For the string "tail", find every matching line in the records and copy it.

[[ Listed entries open ]]

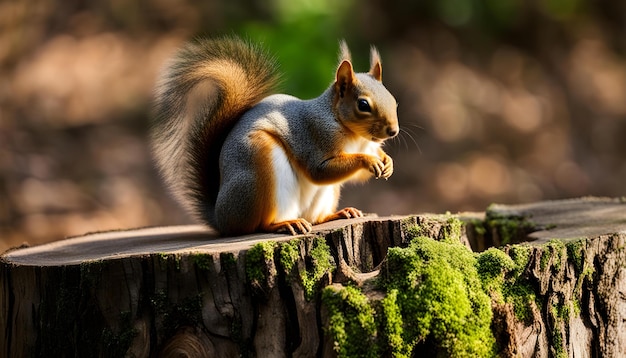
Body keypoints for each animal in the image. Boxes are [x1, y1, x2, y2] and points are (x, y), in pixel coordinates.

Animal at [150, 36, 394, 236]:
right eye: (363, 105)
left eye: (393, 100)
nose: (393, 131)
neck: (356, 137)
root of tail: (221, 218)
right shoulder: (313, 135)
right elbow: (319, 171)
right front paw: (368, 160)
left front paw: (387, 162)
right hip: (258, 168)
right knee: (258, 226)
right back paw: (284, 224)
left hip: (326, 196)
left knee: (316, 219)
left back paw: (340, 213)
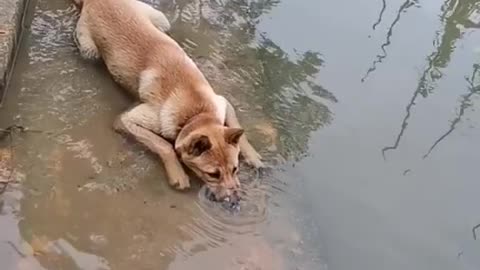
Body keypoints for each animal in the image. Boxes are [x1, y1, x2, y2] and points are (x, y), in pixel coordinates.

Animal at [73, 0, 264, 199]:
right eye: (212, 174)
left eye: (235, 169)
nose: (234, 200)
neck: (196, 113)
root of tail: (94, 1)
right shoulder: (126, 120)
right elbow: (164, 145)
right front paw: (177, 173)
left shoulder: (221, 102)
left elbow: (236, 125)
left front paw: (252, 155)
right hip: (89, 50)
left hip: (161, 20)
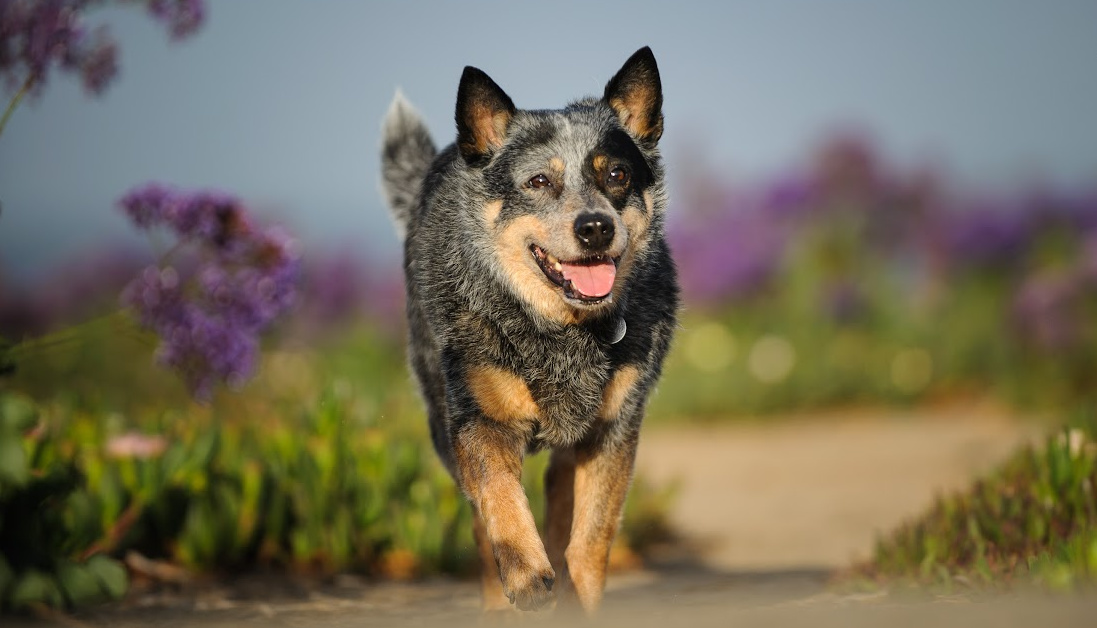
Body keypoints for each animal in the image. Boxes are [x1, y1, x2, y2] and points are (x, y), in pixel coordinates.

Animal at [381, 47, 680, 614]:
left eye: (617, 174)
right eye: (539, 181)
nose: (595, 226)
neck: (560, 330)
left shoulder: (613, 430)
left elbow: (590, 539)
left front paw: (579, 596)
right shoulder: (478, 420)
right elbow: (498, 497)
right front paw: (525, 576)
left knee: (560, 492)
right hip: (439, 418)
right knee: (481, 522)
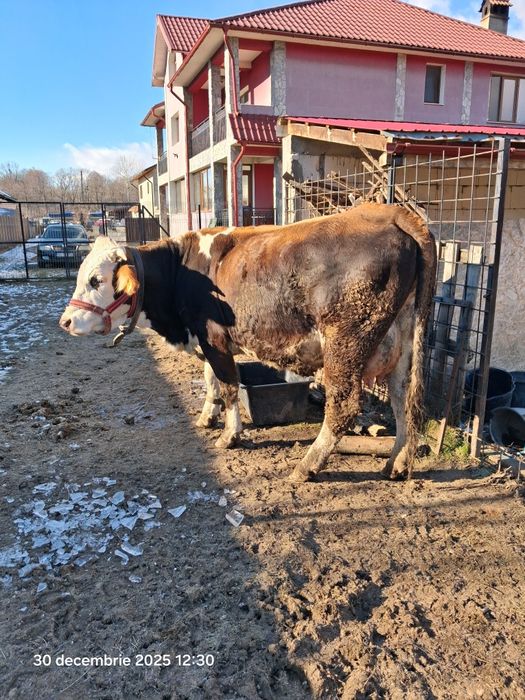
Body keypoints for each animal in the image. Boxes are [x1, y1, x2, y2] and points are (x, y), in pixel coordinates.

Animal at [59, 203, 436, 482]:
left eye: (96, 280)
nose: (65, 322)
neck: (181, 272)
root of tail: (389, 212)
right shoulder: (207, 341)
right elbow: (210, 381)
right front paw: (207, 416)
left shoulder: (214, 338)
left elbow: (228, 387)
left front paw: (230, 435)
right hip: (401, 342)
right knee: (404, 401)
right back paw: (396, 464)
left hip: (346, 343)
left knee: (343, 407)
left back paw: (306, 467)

[[ Listed entries closed ]]
[[ Listed entries open ]]

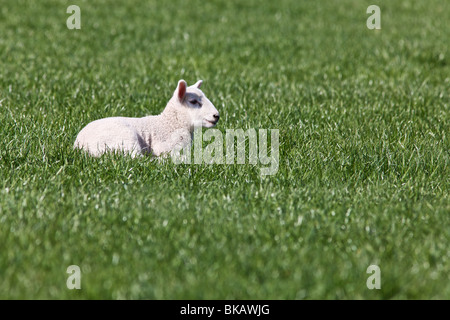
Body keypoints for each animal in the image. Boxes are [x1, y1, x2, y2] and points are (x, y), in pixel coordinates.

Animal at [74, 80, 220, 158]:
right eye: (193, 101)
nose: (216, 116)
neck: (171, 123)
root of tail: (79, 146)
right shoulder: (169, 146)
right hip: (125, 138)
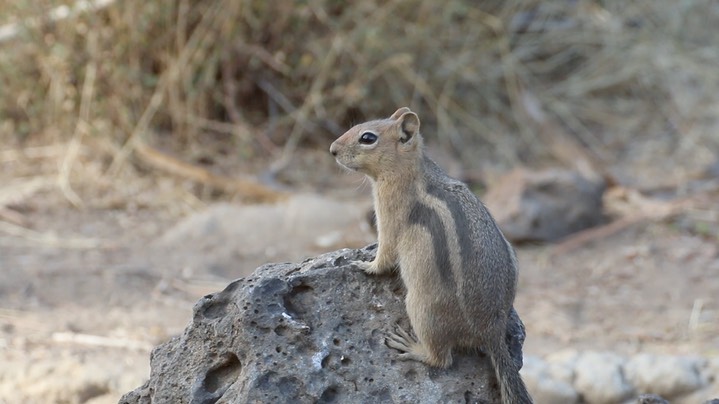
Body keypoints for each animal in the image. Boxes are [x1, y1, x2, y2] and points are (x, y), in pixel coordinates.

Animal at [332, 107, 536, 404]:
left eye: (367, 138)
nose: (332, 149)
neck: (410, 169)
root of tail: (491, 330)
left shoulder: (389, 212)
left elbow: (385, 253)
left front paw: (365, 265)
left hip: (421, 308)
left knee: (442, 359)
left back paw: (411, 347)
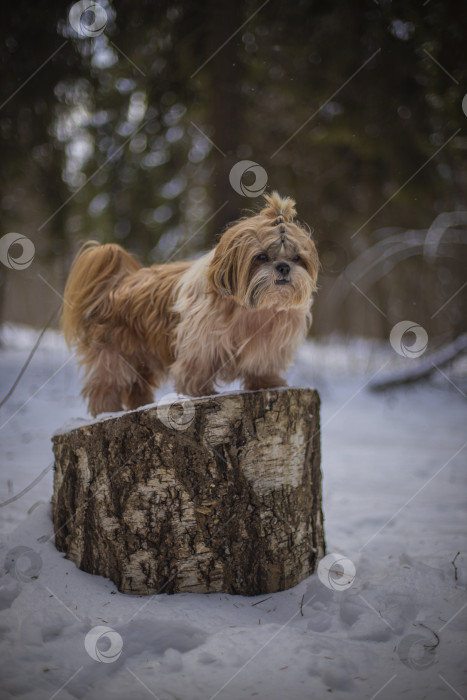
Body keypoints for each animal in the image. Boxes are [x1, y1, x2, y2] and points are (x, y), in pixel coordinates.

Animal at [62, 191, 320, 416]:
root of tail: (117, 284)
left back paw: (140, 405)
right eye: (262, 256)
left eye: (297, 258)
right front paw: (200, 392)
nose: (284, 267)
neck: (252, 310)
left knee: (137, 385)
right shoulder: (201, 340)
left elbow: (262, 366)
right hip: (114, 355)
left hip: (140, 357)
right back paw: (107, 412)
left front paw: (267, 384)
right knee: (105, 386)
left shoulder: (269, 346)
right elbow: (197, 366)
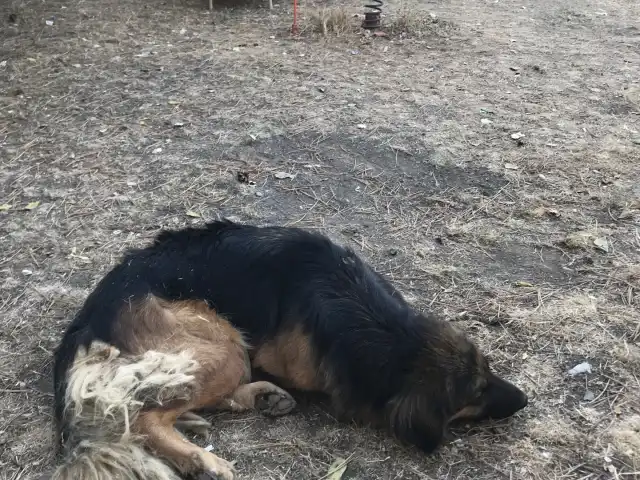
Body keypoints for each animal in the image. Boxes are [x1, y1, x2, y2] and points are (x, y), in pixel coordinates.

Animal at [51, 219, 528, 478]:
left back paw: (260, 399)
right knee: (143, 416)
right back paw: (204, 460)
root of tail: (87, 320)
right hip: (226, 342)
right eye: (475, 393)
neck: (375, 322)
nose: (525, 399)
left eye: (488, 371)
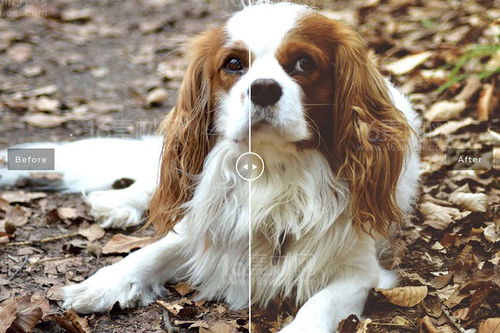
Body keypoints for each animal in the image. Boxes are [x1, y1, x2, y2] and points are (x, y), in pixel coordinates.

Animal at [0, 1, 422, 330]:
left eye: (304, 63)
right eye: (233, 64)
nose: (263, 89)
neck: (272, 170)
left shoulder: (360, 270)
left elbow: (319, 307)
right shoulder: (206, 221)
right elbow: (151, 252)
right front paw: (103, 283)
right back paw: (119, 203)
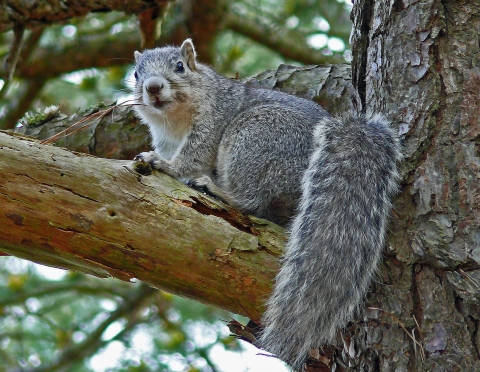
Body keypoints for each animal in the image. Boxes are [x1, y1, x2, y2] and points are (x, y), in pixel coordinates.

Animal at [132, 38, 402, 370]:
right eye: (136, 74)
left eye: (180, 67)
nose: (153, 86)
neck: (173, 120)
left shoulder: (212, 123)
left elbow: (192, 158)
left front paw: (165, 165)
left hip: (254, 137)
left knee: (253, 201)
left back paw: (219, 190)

[[ Listed entries closed ]]

• [Exercise response]
root of tail: (221, 218)
root of tail: (94, 1)
root of tail: (389, 212)
root of tail: (79, 146)
root of tail: (491, 330)
root of tail: (117, 284)
root of tail: (87, 320)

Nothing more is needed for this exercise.